Last summer I was tremendously pregnant. Thankfully, I am not this summer but I also don’t have a clue what I should wear. It’s all terribly vain and I have this gorgeous baby that I love and how could I possibly be concerned with fashion but c’mon (for a primer on how that should sound in your head, listen to Pregnant Women are Smug).

Polka Dots! from Life Appreciation Blog.

Polka Dots! from Life Appreciation Blog.

I need to wear clothes and I want to look cute. In addition to completely and totally changing your world view, children change your body.
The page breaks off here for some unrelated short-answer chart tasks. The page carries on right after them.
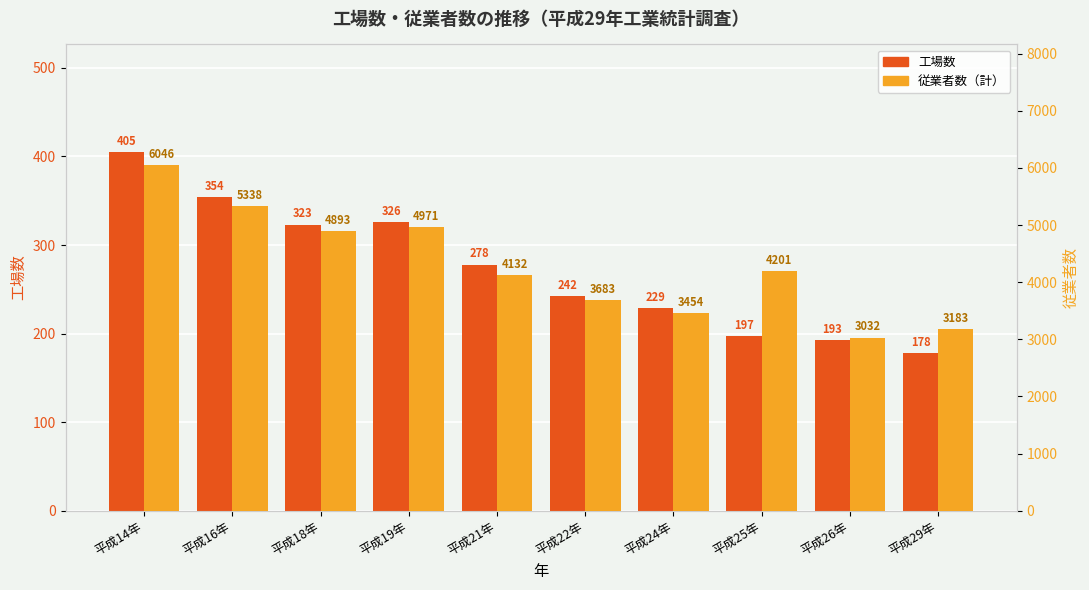

The value of 工場数 at 平成26年 is 42. True or false?

False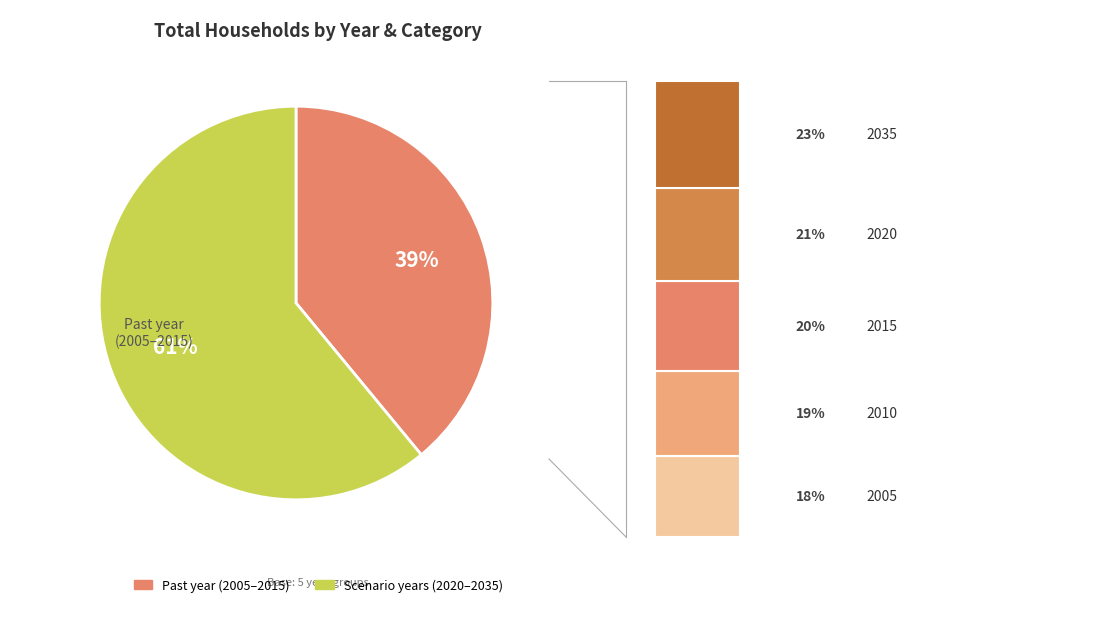

Is 2035 the majority of the pie?

No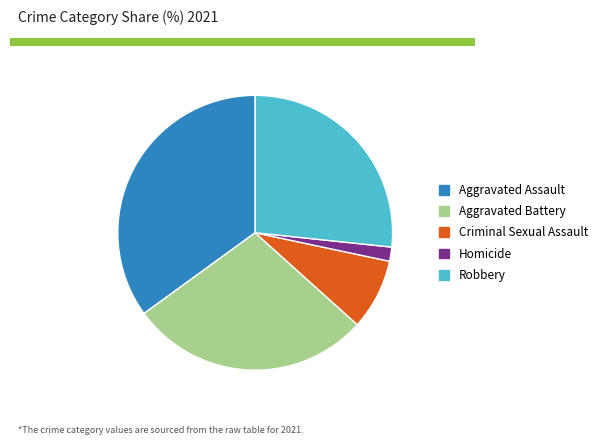

Is the sum of Criminal Sexual Assault and Homicide greater than half?

No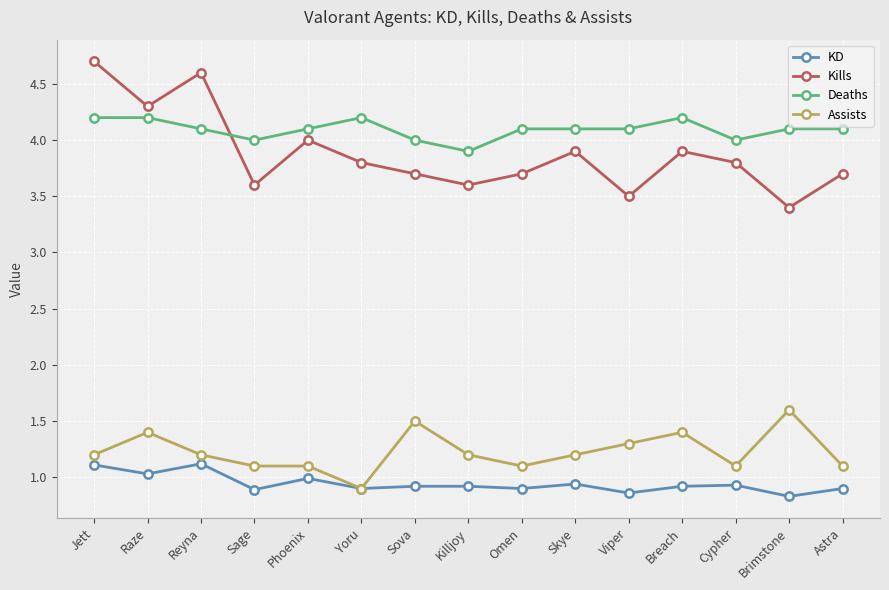

Is this an area chart (filled region under the line)?

No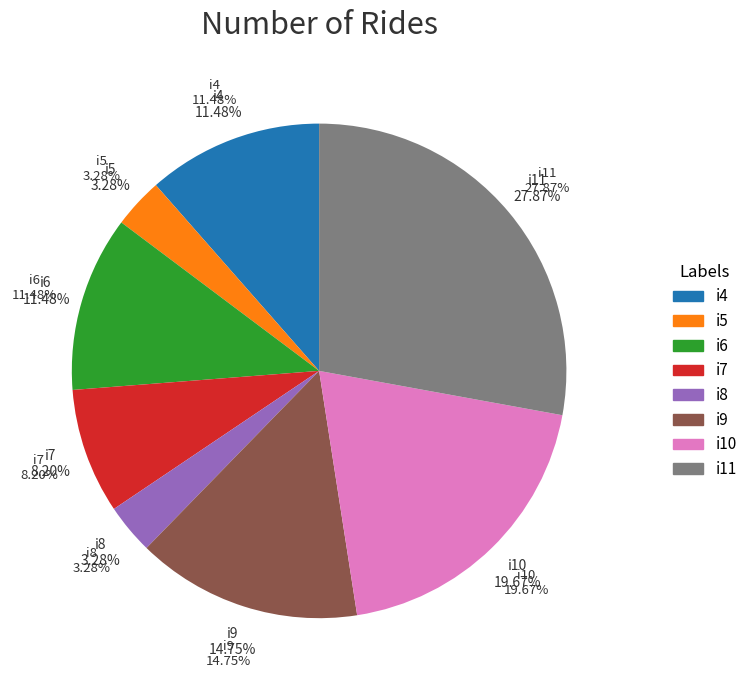

What percentage is the i7 slice, to the nearest percent?

8%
I now have muscles and not so muscly bits, and it’s probably shitty of me to complain about losing weight and not knowing what to wear, but it’s true.

I apparently also lost my fashion sense when I gave birth – I haven’t a clue what to do with myself so I’ve started a Pinterest board. Like all good people of the internet.

A lot of my “aaahhhh! clothes!” freaking is coming from impending situations where I will have to hang out with people older than 7. Those who don’t wear tutus as regular street wear.

I’ve told Mr I would definitely do What Not to Wear, despite the obvious love they have for lady blazers and pastels, if only out of desperation for someone to assure me that I can still look cool even though I’m in my 30s, married and have three kids.

This happened after I had D five years ago, which is how I discovered Lady Smaggle, whom I adore but I could wear a leather maxi for about three seconds. Her style is impeccable and I adore her but I need access for feeding B. I own exactly one white shirt that I liberally spray with stain remover whether there is a stain or not, just because you never know, it’s white and I have kids.

Pretty much everything I own is black, if only because it is forgiving of most stains and I’ve fallen for the lie that well kept black yoga pants are acceptable pants to wear about – though I’ve only worn them out when I’m on my way to the gym.

This is life one yearish older. You’re obsessed that you probably can’t look cool anymore – mostly because you don’t know what that means.